Réunion du 18 juin 2008 à 16h15
Commission des affaires culturelles, familiales et sociales

Photo issue du site de l'Assemblée nationale ou de WikipediaJean-Patrick Gille :

Je ne sais pour ma part si le texte est historique – encore que chaque texte de M. Xavier Bertrand soit présenté ainsi... –, mais il y a en tout cas quelque chose d'idéologique à vouloir renverser les normes. Cette volonté sera au coeur du débat auquel nous allons nous livrer dans la chaleur de l'été – il y aurait d'ailleurs beaucoup à dire sur l'examen d'un tel texte en plein mois de juillet.

C'est en effet à la remise en cause de la mécanique de notre démocratie sociale que l'on assiste, remise en cause que notre collègue a parfaitement illustrée en évoquant le passage de la gravitation à l'induction. À propos de mécanique, en l'occurrence céleste, j'ai même un peu le sentiment que l'on en vient à la théorie des quanta, c'est-à-dire à l'éclatement total. Pour les salariés, en tout cas, ce sera la relativité généralisée…

Fixer par accord d'entreprise toutes les règles de contingents d'heures supplémentaires introduira des distorsions entre les entreprises : on organise ainsi une nouvelle concurrence entre elles et une accélération de la sous-traitance. Je n'ai pas la naïveté de croire que ces difficultés, que l'on ne peut négliger, n'existent pas déjà. Mais, d'un certain point de vue, vous allez légaliser la situation actuelle et accélérer des processus néfastes de bipolarisation du marché du travail entre les travailleurs, dont la situation est assez organisée, et ceux en situation de sous-traitance pour lesquels les heures supplémentaires seront à n'en plus finir. Comme l'ont souligné certains de mes collègues, c'est à un nivellement par le bas des conditions de travail que l'on assiste.

Le texte, nous expliquez-vous, monsieur le ministre, donnerait au salarié la liberté des heures supplémentaires. Or, il faut le répéter, ce n'est pas le salarié qui décide de ses heures supplémentaires.

Je m'interroge par ailleurs sur la démocratie sociale, car nous sommes à cet égard, avec la seconde partie du texte, à la limite du détournement de procédure par rapport à la loi de modernisation du dialogue social du 31 janvier 2007. Autant vous avez le droit de ne pas être d'accord avec le fameux article 17 discuté par les partenaires sociaux, autant, avec ce projet de loi, on change de dimension. Certes, on parle en gros du même sujet, mais, encore une fois, avec une inversion complète de l'organisation de la négociation.

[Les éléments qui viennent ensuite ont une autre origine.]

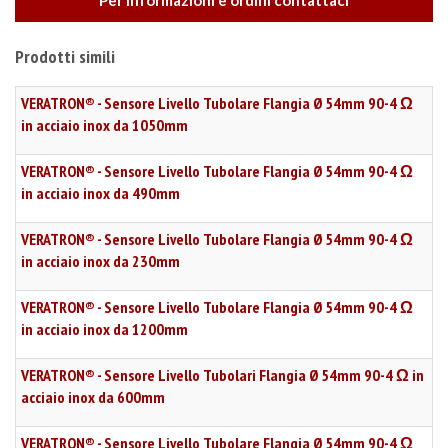
Per informazioni e ordini contattaci
Prodotti simili
VERATRON® - Sensore Livello Tubolare Flangia Ø 54mm 90-4 Ω
in acciaio inox da 1050mm
VERATRON® - Sensore Livello Tubolare Flangia Ø 54mm 90-4 Ω
in acciaio inox da 490mm
VERATRON® - Sensore Livello Tubolare Flangia Ø 54mm 90-4 Ω
in acciaio inox da 230mm
VERATRON® - Sensore Livello Tubolare Flangia Ø 54mm 90-4 Ω
in acciaio inox da 1200mm
VERATRON® - Sensore Livello Tubolari Flangia Ø 54mm 90-4 Ω in
acciaio inox da 600mm
VERATRON® - Sensore Livello Tubolare Flangia Ø 54mm 90-4 Ω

Je m'interroge également sur une contradiction qui existe entre la première partie du texte, dont le résultat – sinon l'objectif – sera de renforcer deux centrales syndicales, ce qui peut permettre de stabiliser le dialogue social et d'éviter justement une sorte d'émiettement entre de multiples organisations, et la seconde partie qui, à l'inverse, atomise la négociation collective en la renvoyant en priorité au niveau de l'entreprise. Soit il s'agit là d'une contradiction apparente, soit c'est la traduction du fameux adage « diviser – c'est-à-dire affaiblir le front syndical – pour mieux régner ».

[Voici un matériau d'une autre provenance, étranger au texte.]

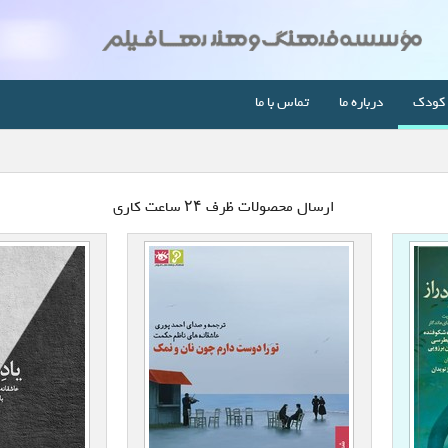
کودک
درباره ما
تماس با ما
ارسال محصولات ظرف ۲۴ ساعت کاری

La réponse se trouve un peu dans les pourcentages que rappelait notre collègue Jean-Paul Anciaux, c'est-à-dire les 95 % de salariés couverts par des conventions collectives et les 5 % de salariés syndiqués : tandis qu'on va commencer à détricoter les conventions collectives pour les uns, on va laisser la grande partie des salariés inorganisés négocier comme ils peuvent la durée du travail.